--- Task inputs Enclosed Below ---

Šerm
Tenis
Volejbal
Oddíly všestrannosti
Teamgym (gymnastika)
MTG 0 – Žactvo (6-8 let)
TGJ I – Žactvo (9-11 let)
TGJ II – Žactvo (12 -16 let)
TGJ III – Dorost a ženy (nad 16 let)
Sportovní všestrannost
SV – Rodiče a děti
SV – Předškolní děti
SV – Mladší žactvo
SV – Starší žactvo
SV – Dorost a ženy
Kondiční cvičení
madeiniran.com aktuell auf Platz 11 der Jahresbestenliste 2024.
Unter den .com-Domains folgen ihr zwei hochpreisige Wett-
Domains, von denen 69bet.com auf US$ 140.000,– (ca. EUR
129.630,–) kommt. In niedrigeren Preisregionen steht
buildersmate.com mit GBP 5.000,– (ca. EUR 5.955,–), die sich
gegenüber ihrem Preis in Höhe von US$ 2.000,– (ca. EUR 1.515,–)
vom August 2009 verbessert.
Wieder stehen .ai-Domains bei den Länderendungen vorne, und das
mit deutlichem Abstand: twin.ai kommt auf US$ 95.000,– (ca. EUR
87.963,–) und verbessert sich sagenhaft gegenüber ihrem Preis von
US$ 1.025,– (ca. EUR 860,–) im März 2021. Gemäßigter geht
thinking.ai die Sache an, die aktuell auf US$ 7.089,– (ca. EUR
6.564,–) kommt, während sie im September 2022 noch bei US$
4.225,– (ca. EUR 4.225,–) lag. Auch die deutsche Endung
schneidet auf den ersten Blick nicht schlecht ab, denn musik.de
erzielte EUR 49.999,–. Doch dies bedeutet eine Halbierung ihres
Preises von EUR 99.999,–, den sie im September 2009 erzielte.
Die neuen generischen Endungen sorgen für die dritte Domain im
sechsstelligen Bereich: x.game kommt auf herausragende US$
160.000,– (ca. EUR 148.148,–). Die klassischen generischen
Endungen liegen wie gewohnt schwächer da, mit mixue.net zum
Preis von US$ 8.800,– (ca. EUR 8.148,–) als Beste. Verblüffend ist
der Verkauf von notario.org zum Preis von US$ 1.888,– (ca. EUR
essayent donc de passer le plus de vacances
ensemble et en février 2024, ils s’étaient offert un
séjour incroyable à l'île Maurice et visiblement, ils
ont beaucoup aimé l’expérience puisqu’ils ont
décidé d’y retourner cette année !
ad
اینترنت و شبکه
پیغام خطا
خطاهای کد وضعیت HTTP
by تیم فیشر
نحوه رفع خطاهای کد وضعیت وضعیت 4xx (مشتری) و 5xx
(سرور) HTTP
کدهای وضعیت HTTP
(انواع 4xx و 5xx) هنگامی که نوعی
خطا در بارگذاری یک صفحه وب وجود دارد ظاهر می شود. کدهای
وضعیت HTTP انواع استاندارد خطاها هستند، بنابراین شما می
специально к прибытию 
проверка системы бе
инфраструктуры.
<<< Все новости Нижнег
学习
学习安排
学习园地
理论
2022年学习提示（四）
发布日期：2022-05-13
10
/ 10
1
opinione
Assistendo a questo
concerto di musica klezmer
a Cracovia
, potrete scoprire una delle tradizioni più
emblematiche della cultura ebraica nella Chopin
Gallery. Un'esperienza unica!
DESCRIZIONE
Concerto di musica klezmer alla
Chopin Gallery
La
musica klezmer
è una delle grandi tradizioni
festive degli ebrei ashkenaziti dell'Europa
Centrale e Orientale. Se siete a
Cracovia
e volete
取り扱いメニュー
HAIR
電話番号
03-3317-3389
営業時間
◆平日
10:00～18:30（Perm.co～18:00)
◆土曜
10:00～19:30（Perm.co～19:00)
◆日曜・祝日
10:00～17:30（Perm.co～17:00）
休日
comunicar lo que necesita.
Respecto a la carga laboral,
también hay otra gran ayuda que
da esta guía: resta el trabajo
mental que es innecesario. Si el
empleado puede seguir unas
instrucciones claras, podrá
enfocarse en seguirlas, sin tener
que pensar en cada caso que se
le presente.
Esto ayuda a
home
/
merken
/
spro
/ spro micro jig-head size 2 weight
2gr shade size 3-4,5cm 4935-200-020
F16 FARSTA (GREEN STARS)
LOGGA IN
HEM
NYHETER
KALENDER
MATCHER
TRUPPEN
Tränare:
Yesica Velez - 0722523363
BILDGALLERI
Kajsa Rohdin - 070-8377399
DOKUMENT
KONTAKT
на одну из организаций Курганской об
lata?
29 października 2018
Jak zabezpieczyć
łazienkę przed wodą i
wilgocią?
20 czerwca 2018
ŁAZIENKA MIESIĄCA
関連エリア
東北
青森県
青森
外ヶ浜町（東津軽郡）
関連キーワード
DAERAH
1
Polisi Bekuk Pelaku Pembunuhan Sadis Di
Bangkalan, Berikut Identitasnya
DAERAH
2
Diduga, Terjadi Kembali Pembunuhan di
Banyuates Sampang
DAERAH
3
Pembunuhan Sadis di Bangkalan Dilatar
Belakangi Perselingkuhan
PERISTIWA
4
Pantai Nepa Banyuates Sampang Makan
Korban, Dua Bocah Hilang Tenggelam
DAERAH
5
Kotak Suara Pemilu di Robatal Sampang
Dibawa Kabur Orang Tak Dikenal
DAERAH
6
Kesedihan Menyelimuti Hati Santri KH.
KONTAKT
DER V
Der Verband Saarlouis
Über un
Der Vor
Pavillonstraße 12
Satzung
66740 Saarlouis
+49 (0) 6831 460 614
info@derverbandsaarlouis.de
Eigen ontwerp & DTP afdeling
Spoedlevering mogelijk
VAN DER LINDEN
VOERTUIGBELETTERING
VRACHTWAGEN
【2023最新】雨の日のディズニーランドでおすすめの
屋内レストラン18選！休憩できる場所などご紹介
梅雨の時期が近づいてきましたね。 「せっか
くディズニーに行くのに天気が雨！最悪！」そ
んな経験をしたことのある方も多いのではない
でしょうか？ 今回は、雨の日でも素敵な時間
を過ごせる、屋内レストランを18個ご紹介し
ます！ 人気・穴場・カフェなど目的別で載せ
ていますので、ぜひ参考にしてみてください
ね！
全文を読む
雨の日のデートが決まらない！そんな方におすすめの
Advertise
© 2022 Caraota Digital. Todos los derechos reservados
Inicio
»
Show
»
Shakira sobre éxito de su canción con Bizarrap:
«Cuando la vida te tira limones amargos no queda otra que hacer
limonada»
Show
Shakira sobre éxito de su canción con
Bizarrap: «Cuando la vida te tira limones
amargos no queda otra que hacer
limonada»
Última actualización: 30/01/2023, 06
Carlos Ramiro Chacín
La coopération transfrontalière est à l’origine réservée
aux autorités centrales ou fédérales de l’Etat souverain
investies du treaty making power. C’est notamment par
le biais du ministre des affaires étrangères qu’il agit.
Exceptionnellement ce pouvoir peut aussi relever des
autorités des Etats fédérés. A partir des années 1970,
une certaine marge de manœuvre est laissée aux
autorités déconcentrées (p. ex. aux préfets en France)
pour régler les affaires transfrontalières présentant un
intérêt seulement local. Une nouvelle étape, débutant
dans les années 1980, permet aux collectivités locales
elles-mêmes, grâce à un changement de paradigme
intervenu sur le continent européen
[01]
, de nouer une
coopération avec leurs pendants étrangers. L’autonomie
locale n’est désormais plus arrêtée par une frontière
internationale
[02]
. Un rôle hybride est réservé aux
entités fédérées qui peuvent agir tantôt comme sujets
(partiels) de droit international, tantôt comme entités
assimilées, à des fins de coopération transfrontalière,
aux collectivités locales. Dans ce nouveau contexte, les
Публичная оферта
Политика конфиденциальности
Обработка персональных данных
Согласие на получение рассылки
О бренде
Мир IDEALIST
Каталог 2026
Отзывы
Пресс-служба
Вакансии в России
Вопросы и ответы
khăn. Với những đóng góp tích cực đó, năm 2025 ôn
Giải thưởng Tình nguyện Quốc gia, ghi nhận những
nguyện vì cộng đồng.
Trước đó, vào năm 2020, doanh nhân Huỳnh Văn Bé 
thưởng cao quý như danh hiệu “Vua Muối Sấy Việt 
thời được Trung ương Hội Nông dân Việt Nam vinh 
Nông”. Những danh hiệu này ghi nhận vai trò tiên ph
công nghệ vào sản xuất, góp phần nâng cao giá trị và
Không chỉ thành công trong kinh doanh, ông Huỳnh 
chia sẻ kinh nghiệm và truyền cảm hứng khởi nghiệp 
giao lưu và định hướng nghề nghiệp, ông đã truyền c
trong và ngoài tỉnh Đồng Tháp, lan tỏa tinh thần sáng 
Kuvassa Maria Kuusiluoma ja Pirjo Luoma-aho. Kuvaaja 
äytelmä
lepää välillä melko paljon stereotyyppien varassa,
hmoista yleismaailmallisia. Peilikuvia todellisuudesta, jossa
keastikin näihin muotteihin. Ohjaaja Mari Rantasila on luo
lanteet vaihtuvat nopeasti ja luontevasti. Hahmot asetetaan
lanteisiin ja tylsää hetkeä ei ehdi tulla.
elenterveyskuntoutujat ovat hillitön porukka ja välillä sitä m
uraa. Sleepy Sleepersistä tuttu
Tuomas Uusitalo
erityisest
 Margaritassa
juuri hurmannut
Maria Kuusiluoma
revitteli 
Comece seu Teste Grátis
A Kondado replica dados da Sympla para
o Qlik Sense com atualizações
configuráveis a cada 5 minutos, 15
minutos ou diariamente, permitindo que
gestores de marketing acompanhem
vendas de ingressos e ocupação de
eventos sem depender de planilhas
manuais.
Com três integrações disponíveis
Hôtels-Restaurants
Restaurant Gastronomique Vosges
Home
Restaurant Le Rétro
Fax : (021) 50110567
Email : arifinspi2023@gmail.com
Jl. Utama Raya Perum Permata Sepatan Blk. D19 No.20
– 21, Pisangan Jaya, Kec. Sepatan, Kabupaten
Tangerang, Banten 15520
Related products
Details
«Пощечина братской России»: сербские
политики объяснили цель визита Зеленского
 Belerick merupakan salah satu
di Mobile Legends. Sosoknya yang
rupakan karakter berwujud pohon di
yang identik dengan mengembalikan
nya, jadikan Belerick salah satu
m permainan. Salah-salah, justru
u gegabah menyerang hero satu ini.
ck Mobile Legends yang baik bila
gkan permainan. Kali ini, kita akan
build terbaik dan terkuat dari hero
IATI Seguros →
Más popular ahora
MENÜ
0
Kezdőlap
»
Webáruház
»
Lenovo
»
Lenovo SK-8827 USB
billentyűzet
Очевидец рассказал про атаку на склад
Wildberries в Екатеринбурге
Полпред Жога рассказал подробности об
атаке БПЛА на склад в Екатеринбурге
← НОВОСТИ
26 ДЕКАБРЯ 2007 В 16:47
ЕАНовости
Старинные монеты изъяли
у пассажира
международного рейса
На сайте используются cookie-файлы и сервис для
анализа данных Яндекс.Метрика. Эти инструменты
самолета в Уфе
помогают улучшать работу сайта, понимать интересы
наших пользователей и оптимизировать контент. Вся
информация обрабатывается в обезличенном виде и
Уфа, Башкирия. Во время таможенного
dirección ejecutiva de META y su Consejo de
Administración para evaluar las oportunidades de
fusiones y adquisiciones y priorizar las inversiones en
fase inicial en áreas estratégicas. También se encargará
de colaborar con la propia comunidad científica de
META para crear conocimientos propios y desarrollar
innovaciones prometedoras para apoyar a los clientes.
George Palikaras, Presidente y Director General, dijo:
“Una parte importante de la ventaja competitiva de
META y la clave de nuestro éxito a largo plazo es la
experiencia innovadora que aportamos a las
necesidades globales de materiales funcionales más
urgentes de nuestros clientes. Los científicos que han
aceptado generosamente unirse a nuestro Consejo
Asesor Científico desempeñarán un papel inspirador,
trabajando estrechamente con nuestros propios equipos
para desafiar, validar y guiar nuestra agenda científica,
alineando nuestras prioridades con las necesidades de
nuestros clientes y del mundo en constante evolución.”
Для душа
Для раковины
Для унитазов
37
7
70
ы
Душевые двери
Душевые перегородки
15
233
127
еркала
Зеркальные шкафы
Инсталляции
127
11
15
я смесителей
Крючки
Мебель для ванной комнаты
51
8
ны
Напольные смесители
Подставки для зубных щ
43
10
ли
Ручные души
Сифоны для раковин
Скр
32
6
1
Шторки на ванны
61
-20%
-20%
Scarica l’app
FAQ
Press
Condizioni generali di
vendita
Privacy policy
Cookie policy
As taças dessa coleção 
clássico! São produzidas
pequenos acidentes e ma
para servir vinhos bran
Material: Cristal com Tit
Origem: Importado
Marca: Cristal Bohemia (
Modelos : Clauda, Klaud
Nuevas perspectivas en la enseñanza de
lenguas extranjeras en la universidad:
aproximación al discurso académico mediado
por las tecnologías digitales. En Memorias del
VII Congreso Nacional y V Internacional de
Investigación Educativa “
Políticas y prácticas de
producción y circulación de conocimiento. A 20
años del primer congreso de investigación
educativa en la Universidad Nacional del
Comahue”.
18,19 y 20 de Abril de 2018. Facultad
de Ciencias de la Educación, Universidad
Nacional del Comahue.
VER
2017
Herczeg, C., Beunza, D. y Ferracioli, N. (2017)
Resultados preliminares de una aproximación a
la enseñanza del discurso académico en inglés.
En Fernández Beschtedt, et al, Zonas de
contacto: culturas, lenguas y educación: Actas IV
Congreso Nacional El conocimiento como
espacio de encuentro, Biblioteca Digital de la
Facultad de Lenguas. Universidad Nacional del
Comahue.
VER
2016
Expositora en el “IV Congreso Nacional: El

--- End of Enclosed Task inputs ---

# Task to complete
Could you rewrite the items from the start through the line containing "Kondiční cvičení", swapping "Volejbal" for "Basketbal" and keeping everything else the same?

# Worked solution
Šerm
Tenis
Basketbal
Oddíly všestrannosti
Teamgym (gymnastika)
MTG 0 – Žactvo (6-8 let)
TGJ I – Žactvo (9-11 let)
TGJ II – Žactvo (12 -16 let)
TGJ III – Dorost a ženy (nad 16 let)
Sportovní všestrannost
SV – Rodiče a děti
SV – Předškolní děti
SV – Mladší žactvo
SV – Starší žactvo
SV – Dorost a ženy
Kondiční cvičení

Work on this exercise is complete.